'Software logic issue' was root cause of Joo Koon train collision: LTA

SMRT staff inspecting at a platform of Joo Koon station on the morning of 15 November 2017 after a moving train hit a stationary train at the station, causing injuries to 28 persons.  (Yahoo News Singapore file photo)

A “software logic issue” with the new Communications-Based Train Control (CBTC) signalling system that is being installed on the East-West Line (EWL) was the “root cause” of last month’s train collision at Joo Koon MRT station.

The Land Transport Authority said on Monday (18 December) that its latest findings are consistent with its initial investigations, which were presented to the media on 21 November.

In its news release, the LTA said it had corroborated its findings with CBTC system supplier Thales and that extensive tests and analyses – conducted by the authority, SMRT and Thales – had confirmed the confluence of various “failure conditions” that led to the collision.

This included an “abnormal condition” in the train-borne CBTC equipment, which prevented the train that was hit from communicating with the trackside CBTC equipment. Under normal conditions, such an occurrence would trigger the activation of a protective “bubble” that would ensure the affected train’s safety.

That day, however, the affected train crossed the only track point that had not been fully modified to be compatible with the CBTC system. This led to the train’s protective bubble being deactivated, which subsequently led to it being hit by the train behind it at Joo Koon station.

Moving forward

The LTA said the failure conditions stemmed from operating two signalling systems along the same line. As a precaution, train services along the Tuas West Extension – which operates on the new CBTC system – have been separated from the rest of the EWL since 20 November.
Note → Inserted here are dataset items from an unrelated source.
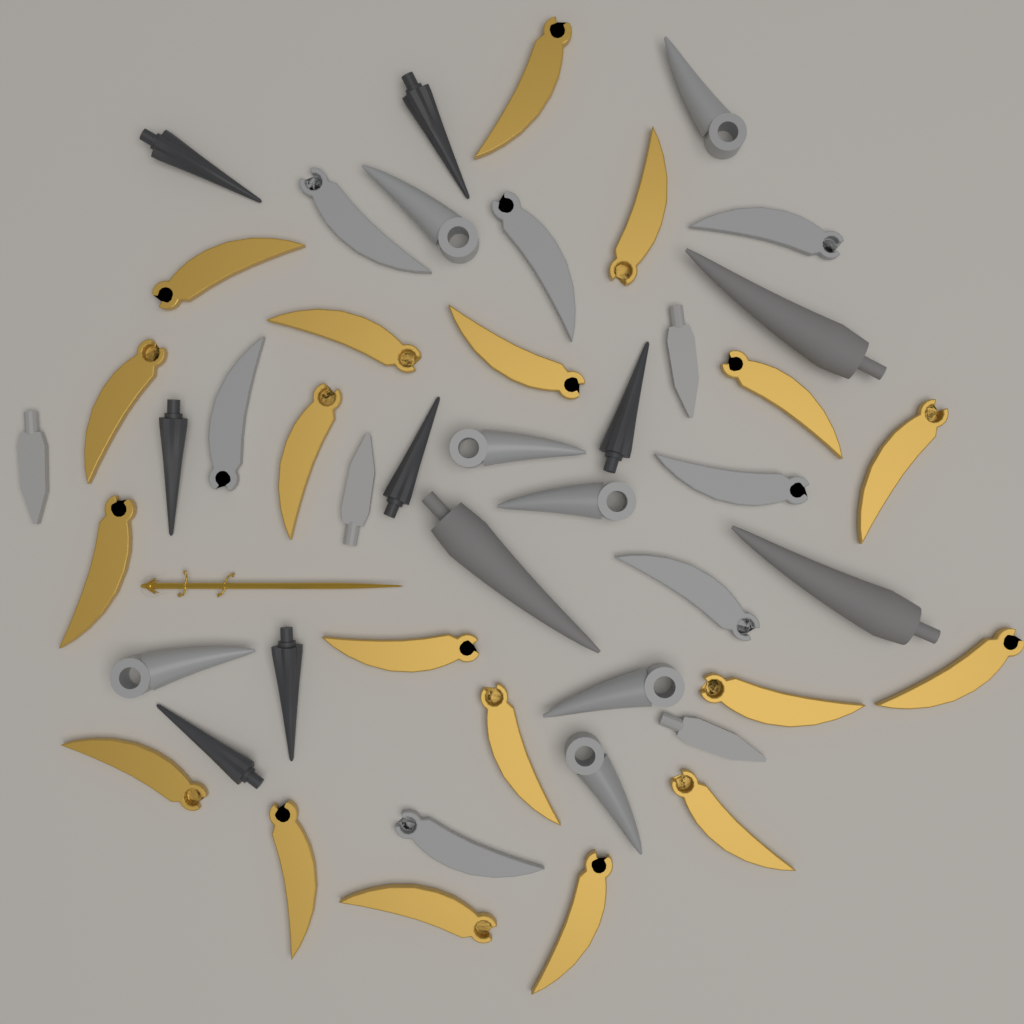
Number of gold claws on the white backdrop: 19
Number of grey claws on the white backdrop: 7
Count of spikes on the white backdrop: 7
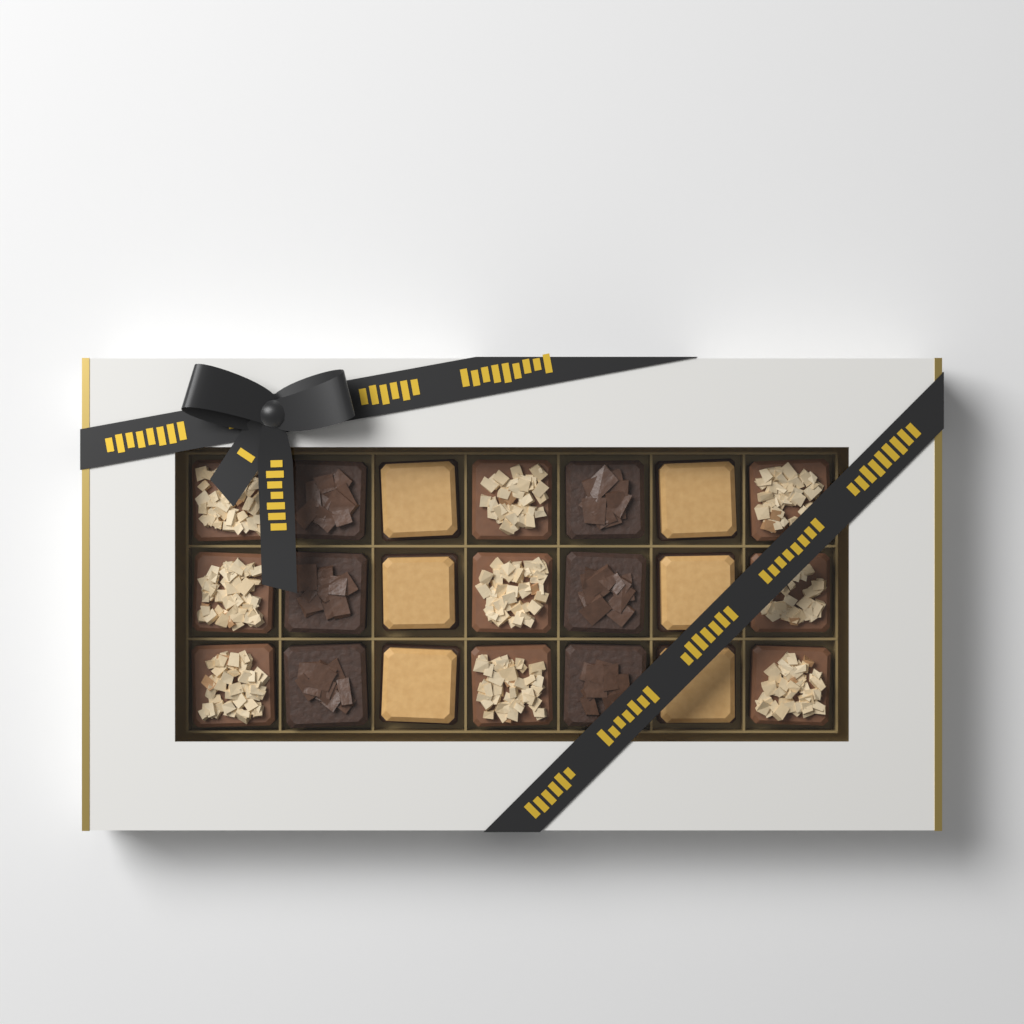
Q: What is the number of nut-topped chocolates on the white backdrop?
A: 9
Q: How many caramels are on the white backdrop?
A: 6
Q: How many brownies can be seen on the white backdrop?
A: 6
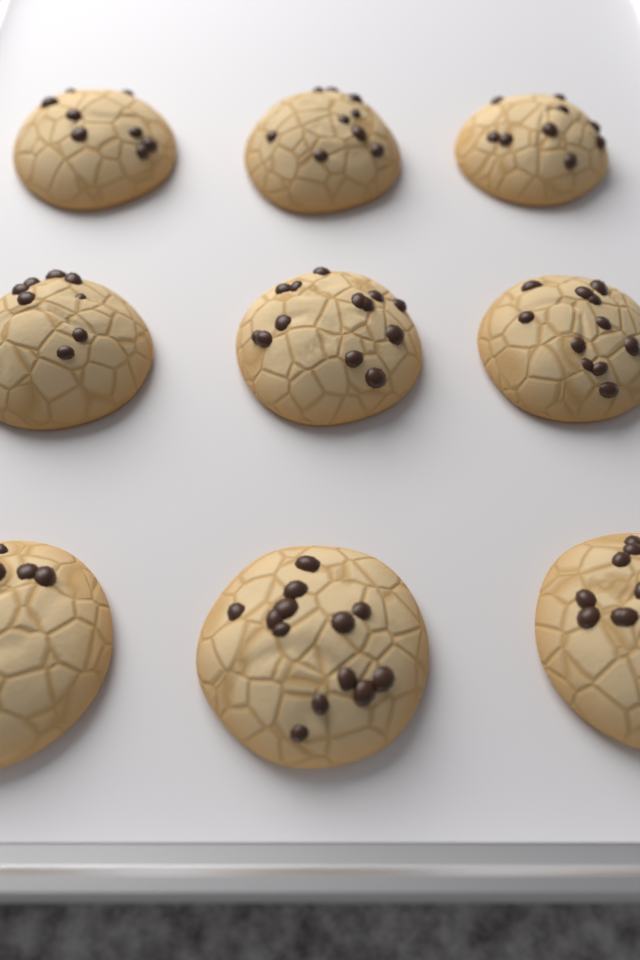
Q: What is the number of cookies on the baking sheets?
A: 9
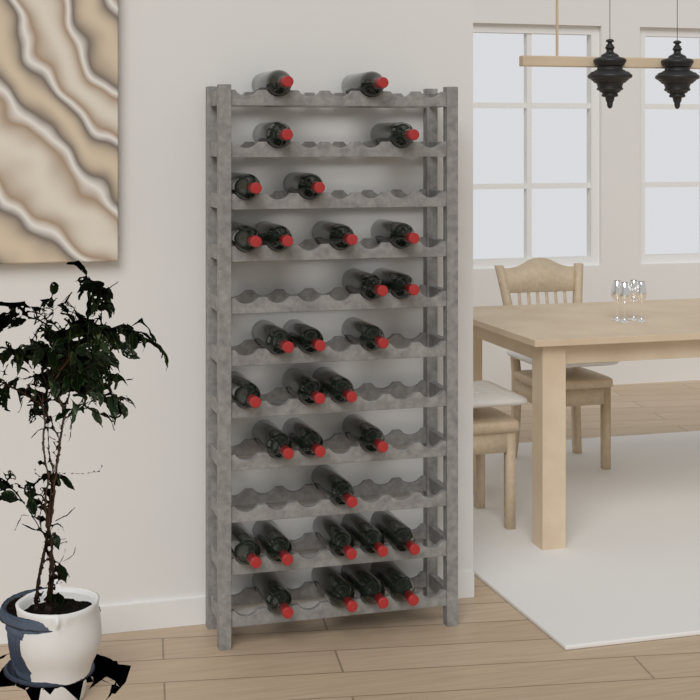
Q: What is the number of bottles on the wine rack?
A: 31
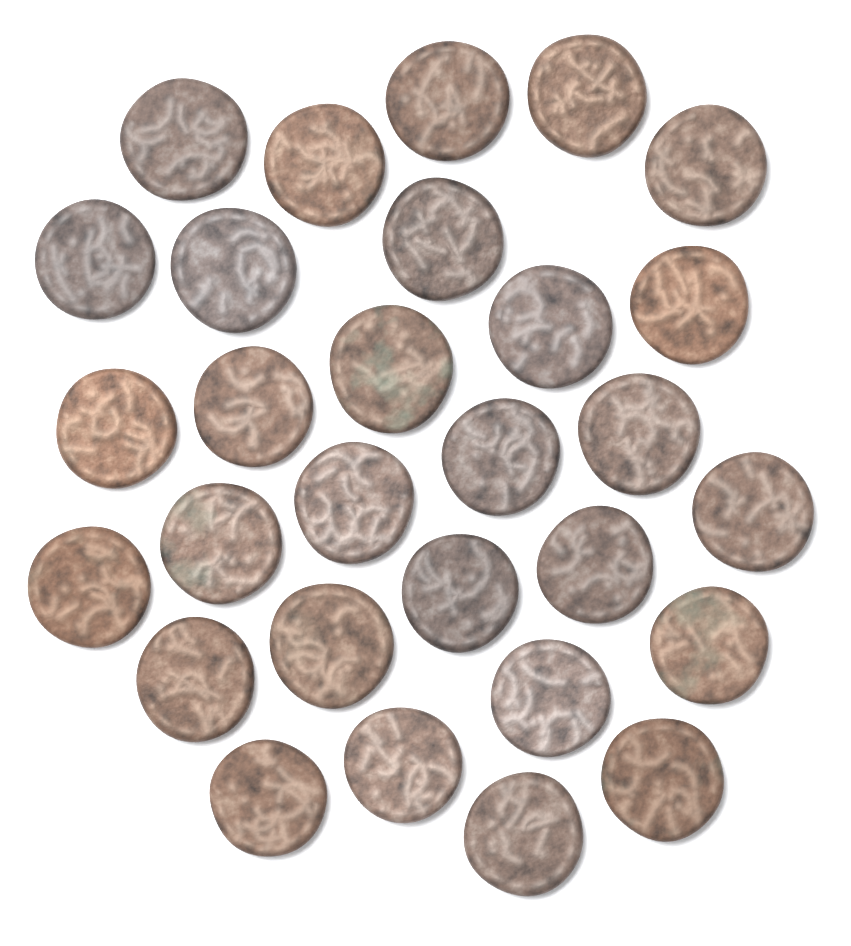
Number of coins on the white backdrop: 29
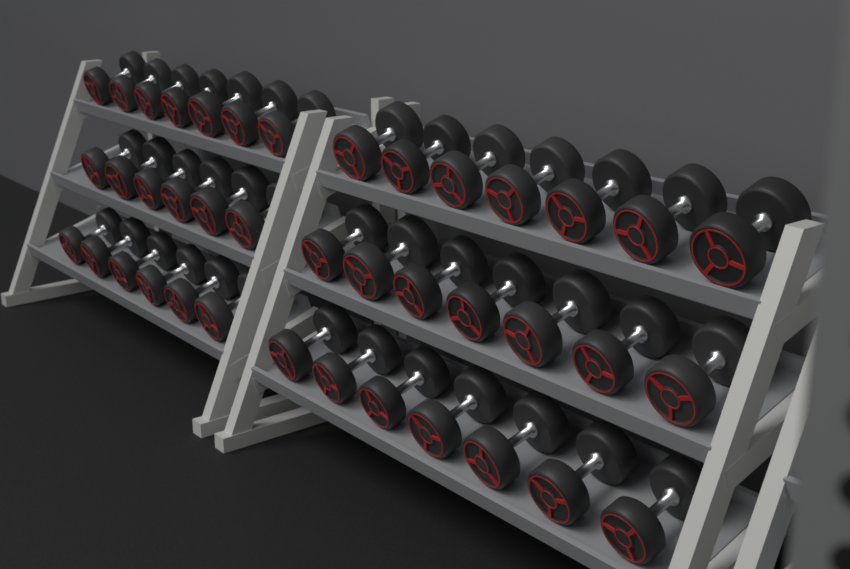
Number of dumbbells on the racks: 40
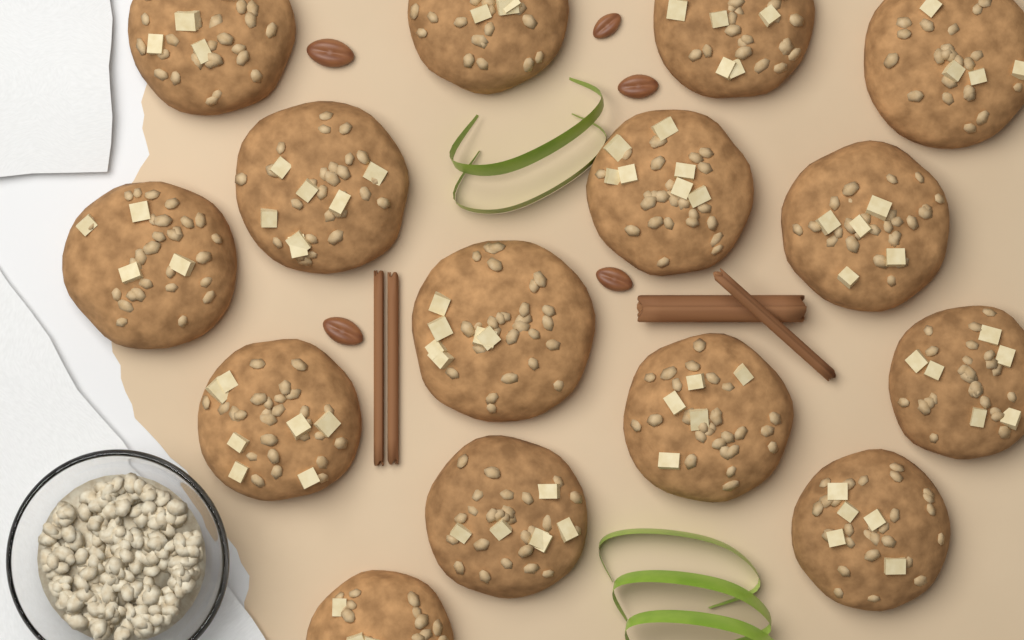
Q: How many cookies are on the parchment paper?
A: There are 15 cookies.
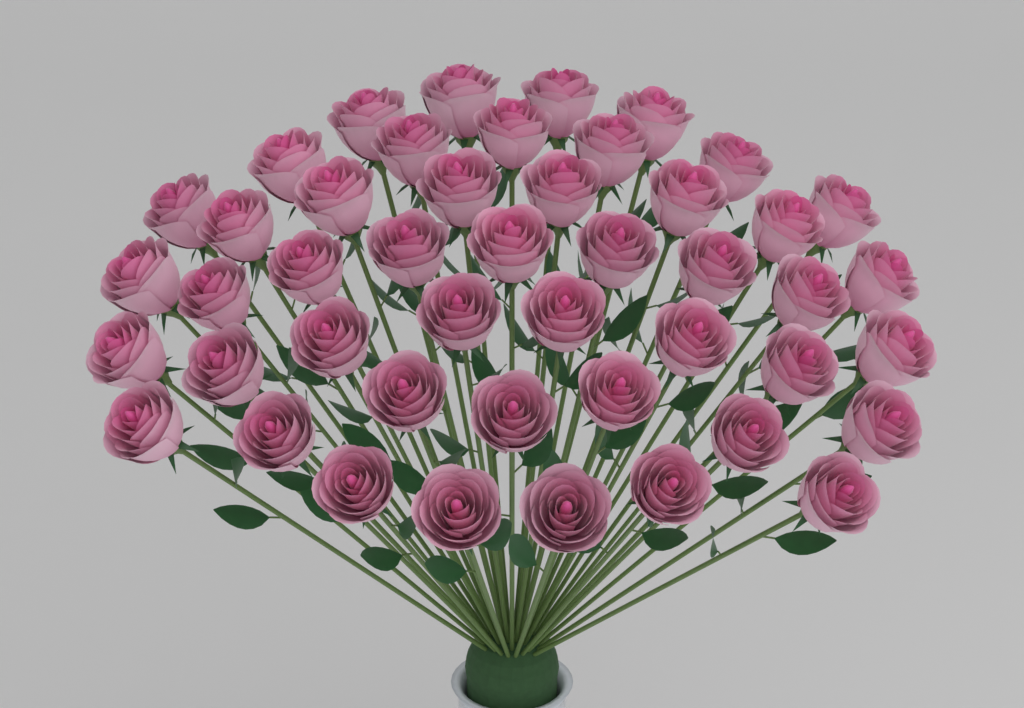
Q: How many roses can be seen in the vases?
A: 46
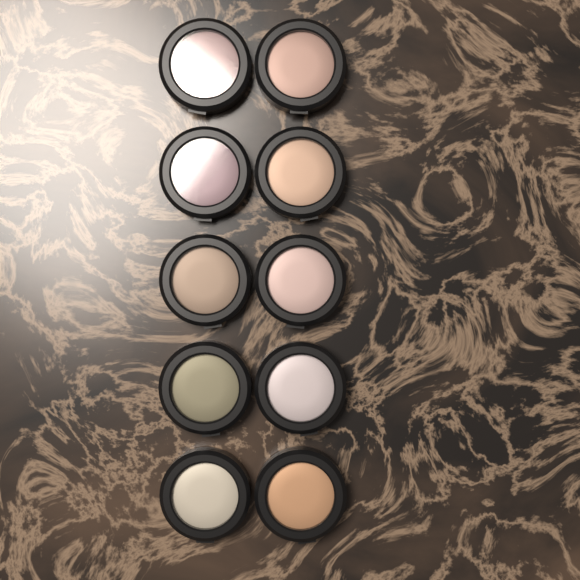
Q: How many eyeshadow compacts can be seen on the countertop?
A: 10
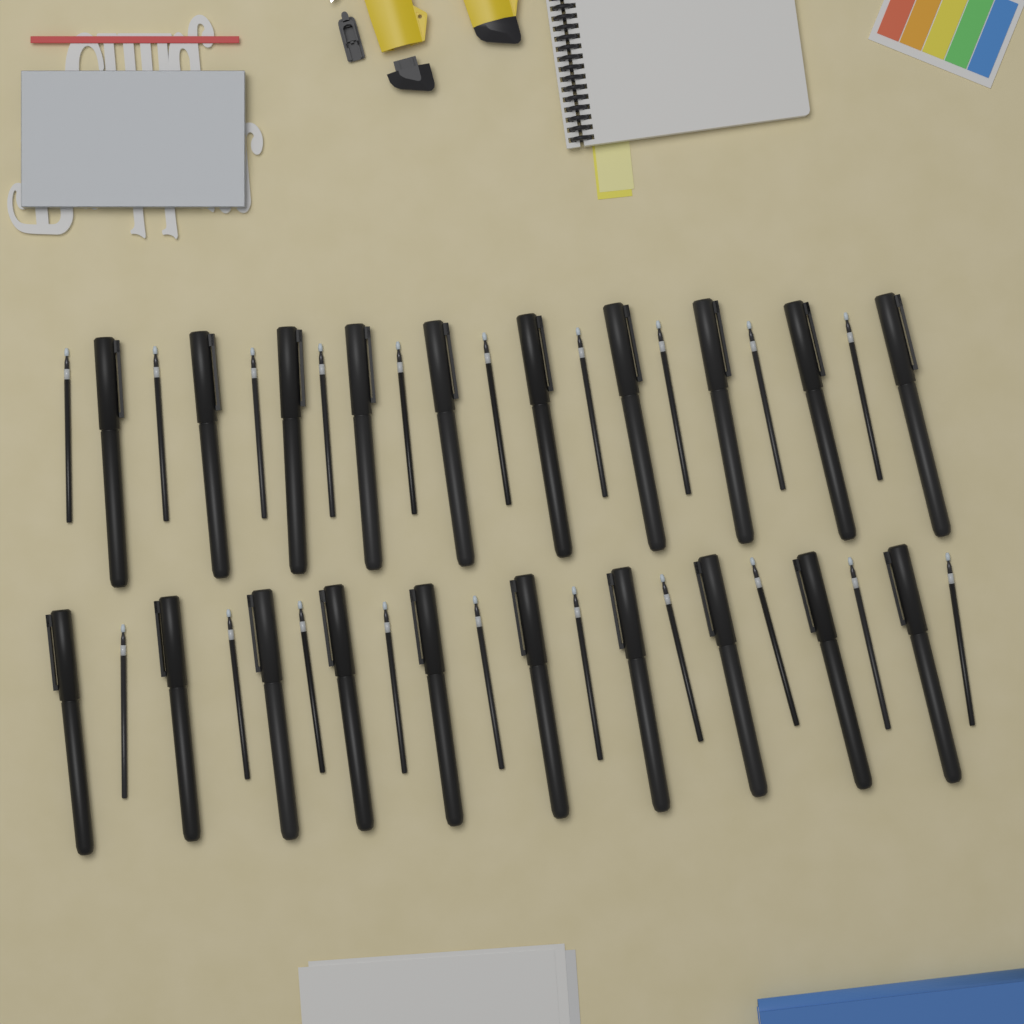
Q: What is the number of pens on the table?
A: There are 20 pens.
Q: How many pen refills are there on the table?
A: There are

Thales has also completed its modification work on the incompatible track point and has tweaked the software logic of the CBTC system to prevent any future inadvertent disabling of a train’s protective bubble.

The French multinational company will also be setting up a CBTC simulation facility in Singapore to strengthen its testing processes along the North-South Line and EWL.

“This new facility will allow us to perform additional simulation tests which are tailored to the environmental and infrastructural conditions of the rail network in Singapore,” said the LTA.

The facility will be built in two phases, the first of which will be completed by the first half of 2018. This will enable off-site testing of the EWL’s CBTC signalling system before it is rolled out for passenger services.

The second phase, due to be completed by the end of next year, will augment the facility’s CBTC system testing capabilities.